Un si grand nombre de propriétaires qui restent en place grâce à des taux hypothécaires plus élevés pourraient aider à fixer un plancher sur les prix, mais ce sera presque certainement une mauvaise nouvelle pour les agents immobiliers, car les ventes de maisons neuves tomberont de haut. Le volume des ventes diminue déjà à un rythme plus rapide que pendant la crise financière mondiale grâce à la combinaison de la détérioration de l’accessibilité et de la faible offre de logements neufs sur le marché.

« Si nous n’allons pas vendre ces logements à des prix inférieurs à ceux auxquels ils ont été achetés, cela va aider à soutenir l’activité des prix des maisons », dit Egan. « Mais d’un autre côté, cela signifie que [le] propriétaire existant n’achète pas non plus une autre maison après avoir vendu la sienne, ce qui, selon nous, va en quelque sorte exacerber la baisse des volumes de ventes. », selon les propos d’Egan.

Les normes de crédit se sont durcies

Bien sûr, quand on voit les ventes de maisons chuter au rythme le plus rapide depuis 2008, il est légitime de se demander si nous nous dirigeons vers une répétition de la bulle des subprimes qui a déclenché la crise financière. 

Pour Egan, il y a quelques facteurs qui rendent les choses différentes cette fois-ci, y compris une pénurie structurelle de logements aux États-Unis, mais la plus grande considération est peut-être la disponibilité du crédit.
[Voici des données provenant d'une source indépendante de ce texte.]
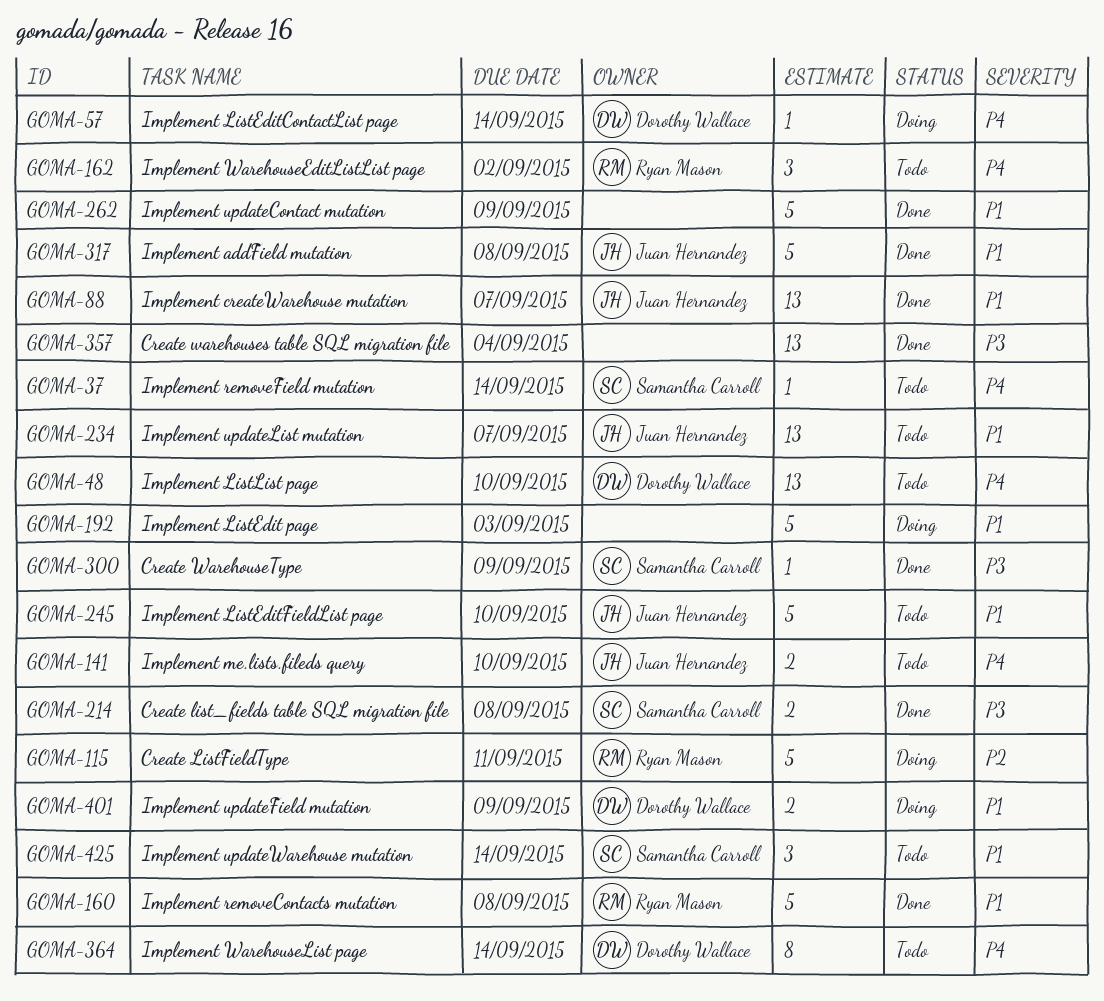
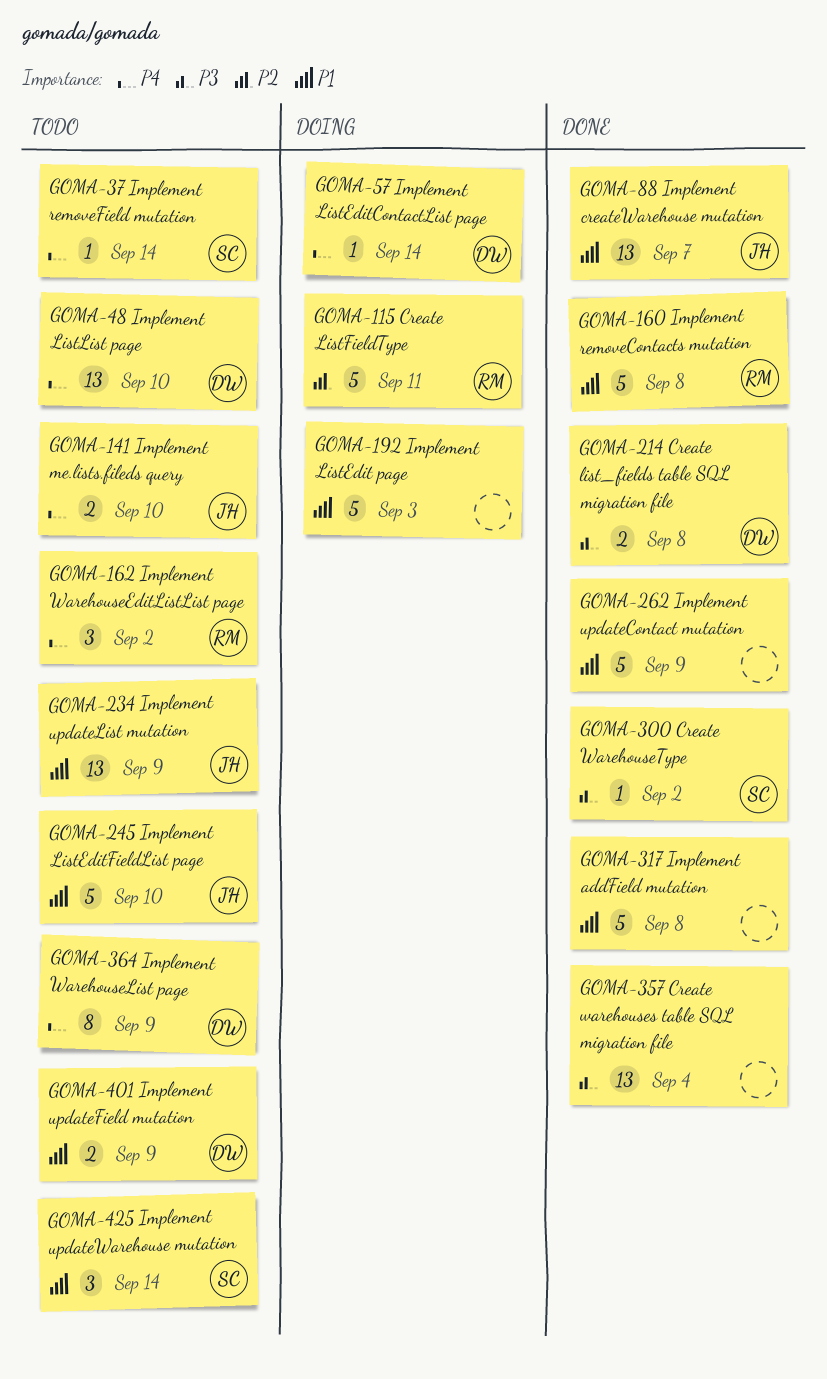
GOMA-214, owner: Samantha Carroll -> Dorothy Wallace
GOMA-234, due: Sep 7 -> Sep 9
GOMA-300, due: Sep 9 -> Sep 2
GOMA-317, owner: Juan Hernandez -> none
GOMA-364, due: Sep 14 -> Sep 9
GOMA-401, status: Doing -> Todo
Avant 2008, il semblait que tout le monde pouvait emprunter des tonnes d’argent pour contracter des hypothèques sur plusieurs propriétés. Mais les normes de prêt se sont considérablement resserrées après la crise financière, et les produits hypothécaires problématiques ont pratiquement disparu du marché. Cela signifie que les personnes qui possèdent actuellement des maisons devraient en théorie pouvoir les conserver même si la croissance économique ralentit.

« Nous avons renoncé à six ans d’assouplissement dans les six mois qui ont suivi le début de Covid en mars 2020. Nous sommes aux niveaux les plus serrés que nous ayons connus depuis 20 ans. Nous pensons que la voie à partir d’ici pourrait même être vers des normes de prêt plus strictes », a affirmé Egan.

Bien sûr, une grande partie de cette déclaration dépend de la mesure dans laquelle la hausse des taux d’intérêt a frappé l’économie. Si les choses tournent suffisamment mal et que de nombreuses personnes perdent leur emploi, nous pourrions assister à une vague de vendeurs en difficulté qui pourraient libérer des stocks et exercer une pression à la baisse sur le marché. Tout ceci reste bien sûr hypothétique.

« En raison du manque de confiance des propriétaires sur la capacité de refinancement, nous ne pensons pas que cela les forcera à des défauts de paiement et à des saisies. Donc ce qui pourrait faire baisser les prix des maisons, ce sont ces transactions en difficulté, de ces vendeurs forcés », déclare Egan.